— EXERCISE OBJECTIVE —
According to the abstract on nosocomial infection surveillance in French intensive care units, since what year have the regional surveillance networks been monitored at the national level?

— EXCERPTED PASSAGE —
411 Nosocomial Infection Surveillance in French Intensive Care Units: 2007 Results of the REA-RAISIN National Network and Temporal Trends

Saturday, March 20, 2010: 11:30 AM
Regency VI-VII (Hyatt Regency Atlanta)
Anne Savey, MD , CCLIN Sud-Est, Saint Genis-Laval, France
Florence Nguyen , CCLIN Sud-Est, Saint Genis-Laval, France
Alain Lepape, MD , CCLIN Sud-Est, Saint Genis-Laval, France
François L'Hériteau, MD , CClin Paris-Nord, Paris, France
Pascal Jarno, MD , CClin Ouest, F-35064 Rennes Cedex 2, France
Sandrine Boussat, MD , CCLIN Est, Nancy, France
Anne-Gaelle Venier, MD , CCLIN Sud-Ouest, Bordeaux, France
Bruno Coignard, MD, MSc , Institut de veille sanitaire, Saint-Maurice, France
Working Group Raisin-REA , CCLIN Sud-Est, Saint Genis-Laval, France
Background: Nosocomial infection (NI) surveillance in intensive care units (ICU) is a priority as patients are at higher risk of infection due to their critical status and invasive device exposure.
Since 2004, surveillance networks implemented by the 5 regional coordinating centers (CCLIN) are monitored at national level through the NI alert, investigation and surveillance network (RAISIN) collaborating with the national public health institute (InVS).

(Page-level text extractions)
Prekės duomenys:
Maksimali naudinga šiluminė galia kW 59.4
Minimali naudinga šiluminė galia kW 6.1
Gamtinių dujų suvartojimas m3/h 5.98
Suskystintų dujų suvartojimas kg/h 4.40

— ANSWER TO THE PROBLEM —
Since 2004.